O fato é que a tecnologia, assim como fizera à época de Gutenberg, transformou o livro, a literatura, o que se lê e o jornalismo. Este último, parece-me, tem recebido estocadas mortais, sobretudo em época de eleições. Em um só golpe, padeceu a grande imprensa, antes chamada de golpista, e os marqueteiros, em proveito de um treco chamado whatsapp, execrado pelos jornais, televisões e toda a tropa que grita em favor da democracia. Para o bem ou para o mal, ainda não sabemos, o aplicativo deu certa independência ao cidadão, tirando-o das amarras alienantes impostas pelo poder e pelos órgãos de imprensa. Ao menos superficialmente, parece-me, a notícia tem se disseminado como rastilho de pólvora, sem as comportas impostas pelos grandes órgãos de imprensa associados ao poder. Ainda que haja muita invencionice, só o fato de você compartilhar a ideia sem ter que pedir aos Macedos, aos Saads e aos Marinhos, ah, convenhamos, isso já é uma grande coisa! 
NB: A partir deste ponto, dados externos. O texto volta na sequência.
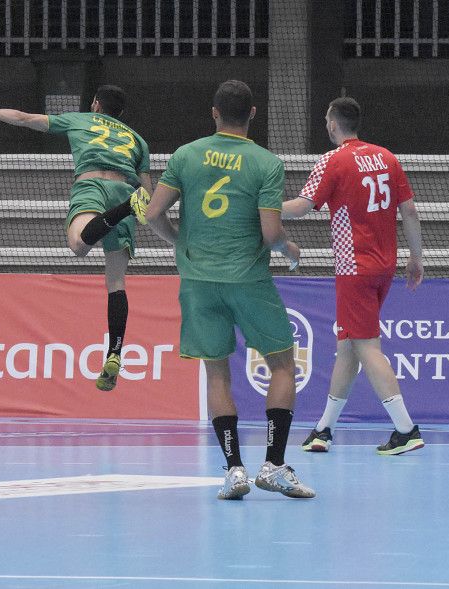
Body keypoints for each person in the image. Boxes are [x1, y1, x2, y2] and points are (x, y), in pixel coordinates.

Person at [145, 80, 313, 500]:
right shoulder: (266, 163)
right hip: (249, 281)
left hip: (198, 281)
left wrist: (178, 242)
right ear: (253, 114)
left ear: (214, 113)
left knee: (216, 371)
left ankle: (234, 470)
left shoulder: (186, 155)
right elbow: (271, 233)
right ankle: (273, 464)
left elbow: (152, 213)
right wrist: (290, 248)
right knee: (282, 366)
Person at [0, 87, 152, 391]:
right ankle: (114, 352)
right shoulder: (138, 141)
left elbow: (23, 118)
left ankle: (124, 209)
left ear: (96, 105)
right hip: (127, 190)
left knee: (77, 245)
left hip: (93, 187)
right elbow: (149, 196)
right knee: (116, 283)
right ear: (121, 114)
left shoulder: (80, 120)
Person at [283, 97, 425, 456]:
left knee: (366, 347)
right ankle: (323, 430)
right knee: (347, 345)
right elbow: (408, 210)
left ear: (332, 124)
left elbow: (301, 207)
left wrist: (259, 207)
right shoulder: (387, 157)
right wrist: (416, 257)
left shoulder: (333, 160)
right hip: (385, 266)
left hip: (354, 267)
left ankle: (406, 430)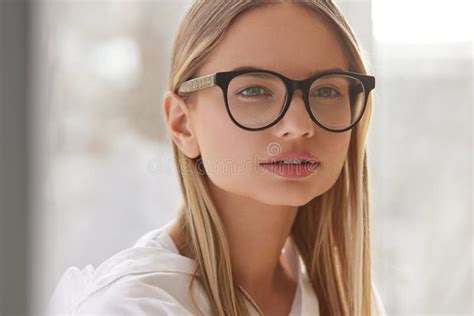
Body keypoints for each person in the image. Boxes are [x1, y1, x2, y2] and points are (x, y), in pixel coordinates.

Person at [46, 1, 386, 315]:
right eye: (254, 91)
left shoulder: (345, 297)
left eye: (327, 90)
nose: (298, 125)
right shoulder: (136, 307)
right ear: (182, 124)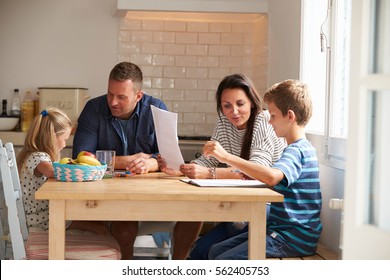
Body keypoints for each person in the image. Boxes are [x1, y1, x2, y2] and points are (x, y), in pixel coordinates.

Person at [72, 61, 202, 260]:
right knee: (124, 228)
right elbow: (81, 158)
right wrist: (127, 161)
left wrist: (152, 163)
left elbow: (171, 159)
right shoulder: (93, 109)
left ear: (138, 96)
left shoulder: (157, 108)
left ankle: (178, 267)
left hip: (153, 195)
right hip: (109, 197)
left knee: (194, 213)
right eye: (110, 94)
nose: (113, 102)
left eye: (121, 97)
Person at [157, 73, 286, 259]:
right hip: (239, 207)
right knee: (198, 253)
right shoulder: (225, 123)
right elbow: (207, 160)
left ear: (251, 101)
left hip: (264, 209)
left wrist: (208, 173)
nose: (234, 111)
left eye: (240, 104)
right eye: (227, 106)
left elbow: (256, 172)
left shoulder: (263, 121)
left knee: (213, 254)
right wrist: (182, 168)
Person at [200, 79, 322, 259]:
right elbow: (271, 181)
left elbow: (271, 177)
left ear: (290, 116)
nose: (270, 121)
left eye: (273, 116)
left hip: (291, 239)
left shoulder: (298, 151)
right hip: (280, 232)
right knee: (215, 251)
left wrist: (226, 157)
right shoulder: (298, 149)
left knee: (222, 259)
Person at [17, 107, 109, 235]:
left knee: (97, 223)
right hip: (41, 221)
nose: (65, 145)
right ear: (52, 137)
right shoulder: (38, 157)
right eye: (65, 139)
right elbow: (53, 171)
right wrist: (78, 166)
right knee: (100, 228)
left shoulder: (32, 154)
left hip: (43, 215)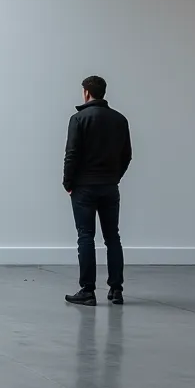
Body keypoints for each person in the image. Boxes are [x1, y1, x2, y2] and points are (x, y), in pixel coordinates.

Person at [62, 76, 132, 307]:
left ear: (86, 93)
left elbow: (71, 154)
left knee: (86, 236)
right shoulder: (120, 120)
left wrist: (68, 183)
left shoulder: (78, 119)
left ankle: (88, 291)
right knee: (113, 237)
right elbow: (127, 155)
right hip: (110, 187)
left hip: (84, 187)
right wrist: (114, 177)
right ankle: (116, 289)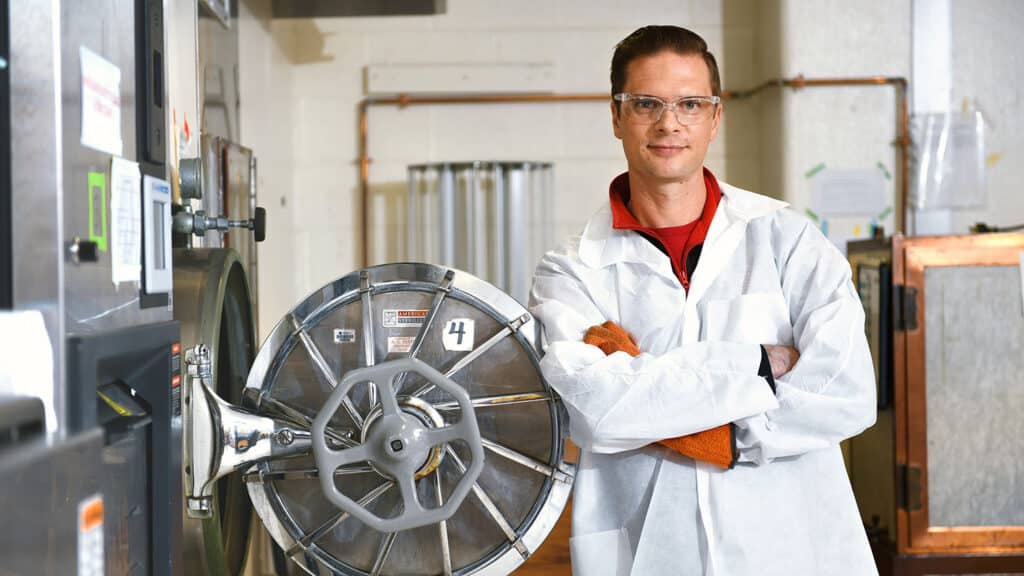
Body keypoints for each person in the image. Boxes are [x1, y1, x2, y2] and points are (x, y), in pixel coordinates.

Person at [529, 25, 877, 576]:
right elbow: (595, 411)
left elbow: (847, 390)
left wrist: (726, 439)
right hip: (650, 551)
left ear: (715, 117)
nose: (669, 122)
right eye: (646, 103)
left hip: (790, 546)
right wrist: (761, 363)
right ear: (617, 116)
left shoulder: (786, 240)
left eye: (690, 103)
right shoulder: (572, 269)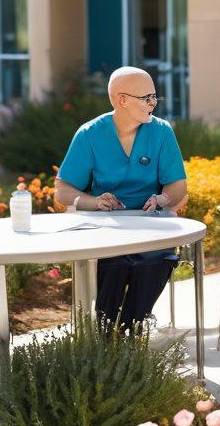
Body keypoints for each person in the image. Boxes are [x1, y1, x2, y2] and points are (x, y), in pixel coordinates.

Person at [54, 66, 188, 326]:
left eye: (154, 98)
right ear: (121, 100)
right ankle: (106, 334)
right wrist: (94, 201)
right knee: (113, 263)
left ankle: (130, 330)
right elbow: (63, 189)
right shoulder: (90, 134)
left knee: (157, 261)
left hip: (151, 226)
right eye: (146, 98)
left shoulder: (161, 132)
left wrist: (162, 200)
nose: (152, 104)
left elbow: (178, 187)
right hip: (106, 227)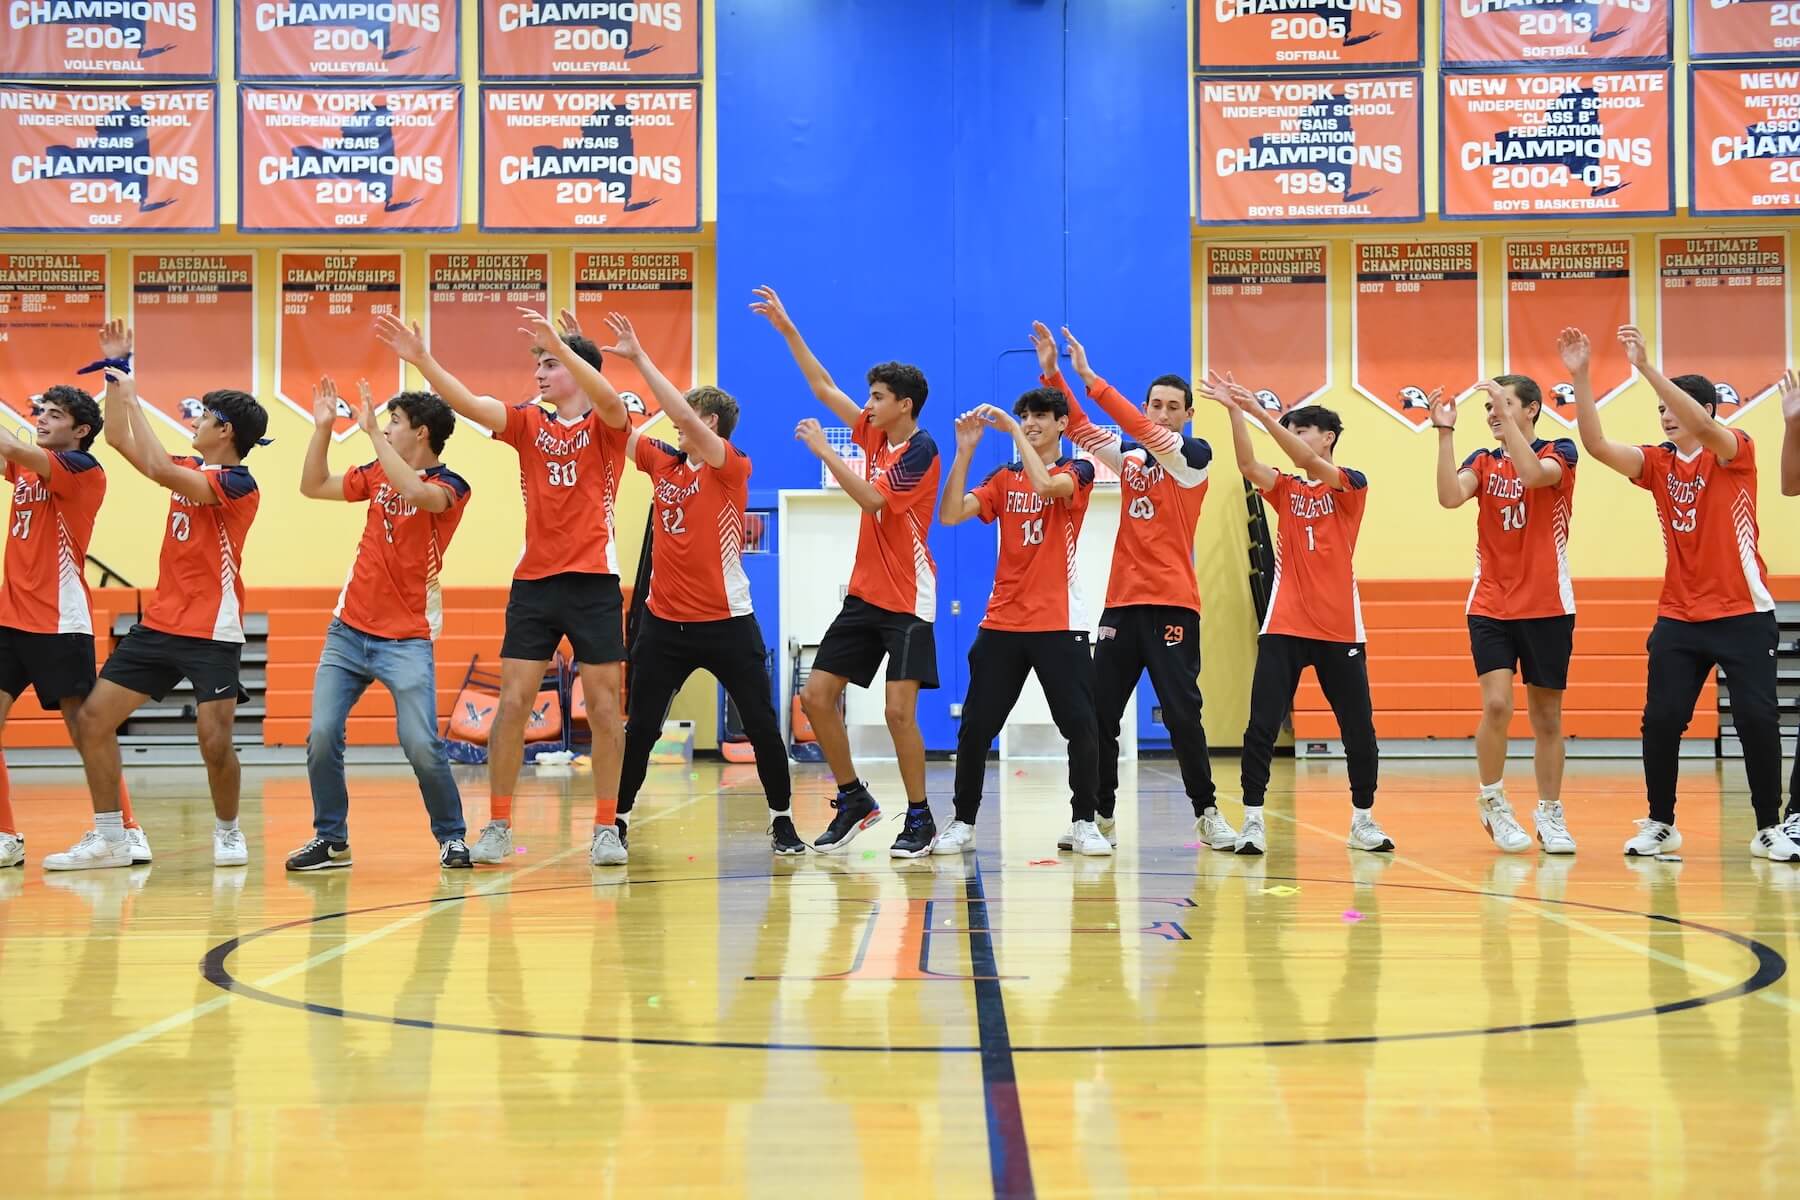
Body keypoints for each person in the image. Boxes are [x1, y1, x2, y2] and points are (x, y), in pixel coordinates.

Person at [375, 307, 633, 867]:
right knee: (513, 704)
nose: (539, 373)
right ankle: (496, 824)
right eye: (538, 364)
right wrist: (423, 359)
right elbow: (469, 404)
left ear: (577, 369)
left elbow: (610, 401)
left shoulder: (607, 428)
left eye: (549, 364)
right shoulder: (527, 423)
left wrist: (564, 347)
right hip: (535, 583)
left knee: (608, 712)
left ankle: (606, 828)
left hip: (593, 582)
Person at [1567, 326, 1798, 861]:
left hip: (1742, 610)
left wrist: (1648, 370)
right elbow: (1597, 445)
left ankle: (1768, 826)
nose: (1667, 416)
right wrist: (1581, 377)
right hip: (1679, 615)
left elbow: (1700, 423)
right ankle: (1661, 823)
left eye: (1677, 407)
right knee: (1663, 718)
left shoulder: (1734, 449)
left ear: (1708, 410)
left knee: (1758, 719)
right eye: (1661, 410)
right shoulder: (1659, 463)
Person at [48, 321, 267, 871]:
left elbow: (161, 468)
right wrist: (117, 375)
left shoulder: (239, 484)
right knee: (95, 719)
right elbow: (125, 442)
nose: (196, 421)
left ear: (227, 432)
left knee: (213, 741)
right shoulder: (193, 466)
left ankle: (229, 831)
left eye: (206, 418)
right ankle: (111, 838)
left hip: (211, 631)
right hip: (161, 624)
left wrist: (130, 376)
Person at [750, 286, 942, 857]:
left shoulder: (920, 450)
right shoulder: (876, 436)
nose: (868, 404)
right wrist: (788, 329)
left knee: (895, 711)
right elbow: (822, 387)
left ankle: (920, 816)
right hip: (866, 595)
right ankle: (854, 796)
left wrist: (825, 453)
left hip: (908, 597)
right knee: (815, 697)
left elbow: (875, 502)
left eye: (878, 397)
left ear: (904, 403)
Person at [1033, 322, 1236, 851]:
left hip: (1173, 604)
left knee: (1181, 714)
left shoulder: (1195, 459)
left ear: (1189, 414)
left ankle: (1207, 813)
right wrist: (1054, 369)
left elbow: (1137, 430)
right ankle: (1099, 815)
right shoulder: (1129, 460)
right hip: (1121, 605)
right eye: (1155, 404)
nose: (1162, 413)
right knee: (1099, 714)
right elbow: (1077, 426)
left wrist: (1092, 378)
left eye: (1173, 406)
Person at [605, 314, 802, 855]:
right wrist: (581, 362)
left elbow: (677, 417)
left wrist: (642, 357)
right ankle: (616, 822)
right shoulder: (663, 465)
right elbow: (614, 421)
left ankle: (782, 820)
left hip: (727, 623)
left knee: (761, 724)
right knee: (640, 728)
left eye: (687, 414)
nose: (674, 424)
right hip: (664, 625)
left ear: (710, 421)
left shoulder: (729, 466)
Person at [286, 378, 474, 871]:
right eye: (385, 422)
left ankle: (452, 836)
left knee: (420, 743)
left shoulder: (451, 486)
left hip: (406, 638)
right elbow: (310, 486)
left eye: (394, 422)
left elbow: (415, 489)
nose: (386, 429)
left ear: (422, 433)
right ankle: (331, 839)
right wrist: (323, 429)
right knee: (322, 735)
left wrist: (370, 433)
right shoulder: (374, 473)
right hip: (347, 631)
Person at [1205, 375, 1393, 856]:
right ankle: (1251, 820)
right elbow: (1248, 463)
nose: (1297, 437)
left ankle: (1363, 820)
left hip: (1339, 628)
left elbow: (1305, 460)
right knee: (1262, 724)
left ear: (1327, 436)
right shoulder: (1286, 489)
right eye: (1292, 429)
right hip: (1285, 623)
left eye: (1303, 429)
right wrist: (1234, 412)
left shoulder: (1351, 484)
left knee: (1358, 728)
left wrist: (1263, 414)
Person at [935, 394, 1105, 856]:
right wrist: (965, 451)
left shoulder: (1079, 470)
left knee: (1080, 726)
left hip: (1059, 622)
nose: (1030, 423)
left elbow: (1049, 487)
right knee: (975, 727)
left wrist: (1011, 430)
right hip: (1003, 622)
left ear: (1062, 424)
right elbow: (950, 514)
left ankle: (1084, 822)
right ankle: (963, 822)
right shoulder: (1002, 479)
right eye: (1025, 416)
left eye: (1039, 417)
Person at [0, 382, 149, 868]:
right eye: (40, 411)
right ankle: (5, 836)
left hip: (58, 622)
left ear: (81, 430)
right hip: (10, 619)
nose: (42, 418)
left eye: (55, 415)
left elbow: (9, 443)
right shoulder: (29, 465)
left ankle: (125, 829)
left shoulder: (83, 469)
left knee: (88, 730)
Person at [1431, 373, 1579, 855]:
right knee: (1496, 706)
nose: (1493, 413)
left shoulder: (1561, 451)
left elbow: (1535, 476)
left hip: (1547, 603)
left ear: (1532, 409)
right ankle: (1492, 801)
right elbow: (1449, 498)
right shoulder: (1483, 461)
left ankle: (1551, 813)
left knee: (1547, 718)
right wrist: (1445, 433)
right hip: (1492, 601)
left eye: (1504, 404)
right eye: (1490, 408)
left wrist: (1504, 410)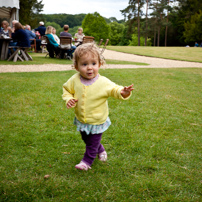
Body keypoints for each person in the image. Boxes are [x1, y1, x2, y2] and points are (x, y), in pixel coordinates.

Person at [62, 43, 134, 171]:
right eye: (84, 64)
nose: (89, 68)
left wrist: (123, 92)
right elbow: (67, 90)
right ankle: (101, 150)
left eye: (93, 64)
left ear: (99, 64)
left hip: (97, 120)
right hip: (82, 119)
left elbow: (114, 89)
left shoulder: (103, 82)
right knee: (86, 138)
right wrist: (69, 99)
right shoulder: (74, 80)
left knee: (91, 143)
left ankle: (86, 161)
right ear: (76, 67)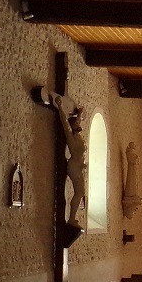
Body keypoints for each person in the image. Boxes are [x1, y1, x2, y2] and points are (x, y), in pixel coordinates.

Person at [52, 93, 88, 229]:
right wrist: (60, 106)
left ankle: (73, 218)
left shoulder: (79, 136)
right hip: (74, 166)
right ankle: (71, 218)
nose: (79, 123)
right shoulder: (71, 136)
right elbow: (64, 122)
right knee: (79, 192)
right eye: (77, 122)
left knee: (80, 192)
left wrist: (79, 114)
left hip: (79, 166)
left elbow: (76, 121)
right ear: (72, 126)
A literatura? Esta jaz na cama do hospital, em agonia, mas resiste! Desde que os aspectos estéticos começaram a perder terreno em decorrência da banalização do conceito de “literatura” (Perrone-Moisés), e o sexo passou a ser discutido na narrativa de modo que toda uma leva de alunos está mais preocupada com o fiofó da personagem que seu lugar no mundo, muita gente já foi visitá-la no hospital e de lá saiu com um prognóstico nada positivo: Sartre, Blanchot, Todorov, Derrida, Otávio Paz e agora, em nossos dias, toda uma tchurminha que produz dissertações e teses sobre nada, já que não tem paciência ou não é capaz de ler textos que ultrapassem meia dúzia de linhas. Talvez, por isso mesmo a literatura resiste, ainda em estado de agonia, mas resiste!